Why Does Bitcoin Have Value?
Most people who dismiss Bitcoin do so without first examining the system it was designed to compete with.
Fiat money, the kind issued by governments and managed by central banks, has no fixed supply. More can be created at any point, and in practice, more usually is. When supply increases without a corresponding rise in demand, purchasing power falls. That is inflation, and for many economists it is not an accident of the system. It is a structural feature of it.
Bitcoin was built as a direct response to that dynamic.
Its supply is capped at 21 million units. That limit is written into the code. No government, central bank, or corporation can change it. Roughly 1.32 million Bitcoin remain unmined, and an estimated three to four million are considered permanently lost. The available pool is shrinking, while demand is moving in the other direction.
That scarcity, combined with the ability to send value anywhere in the world almost instantly and at minimal cost, gives Bitcoin properties that gold has always possessed, plus the practicality that gold never could.
The adoption numbers are harder to dismiss
During 2025, the number of publicly listed companies holding Bitcoin grew 2.5 times to 194 firms. Around 60 per cent of the top 25 US banks are now developing or offering Bitcoin-related services. At least 23 nation-states hold Bitcoin in some form, with five new countries joining last year including Saudi Arabia and the Czech Republic. Merchant acceptance grew by 74 per cent.
This is not fringe behaviour. It is a fairly broad shift in how institutions and governments are beginning to treat Bitcoin as a legitimate financial asset.
So why does it have value?
Because it solves a real problem.
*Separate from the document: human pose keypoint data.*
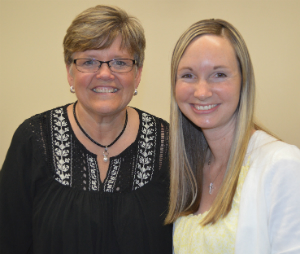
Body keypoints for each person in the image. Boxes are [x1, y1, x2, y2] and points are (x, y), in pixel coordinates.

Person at [0, 5, 172, 254]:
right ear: (70, 73)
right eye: (89, 61)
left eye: (120, 62)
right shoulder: (33, 140)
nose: (105, 74)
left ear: (138, 74)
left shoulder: (168, 145)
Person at [165, 19, 300, 253]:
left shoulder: (282, 165)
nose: (202, 91)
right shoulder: (189, 168)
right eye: (188, 75)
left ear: (243, 82)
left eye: (219, 74)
In a world where the purchasing power of government-issued currency is structurally eroded over time, Bitcoin offers a fixed supply, no central point of control, and the ability to transfer value between any two people anywhere on earth without a bank in the middle.
Whether it belongs in your own financial picture is a separate question, and one worth taking seriously. Understanding why it has value at all seems like a reasonable place to start.
This article is for informational purposes only and does not constitute financial advice. The value of investments can go down as well as up.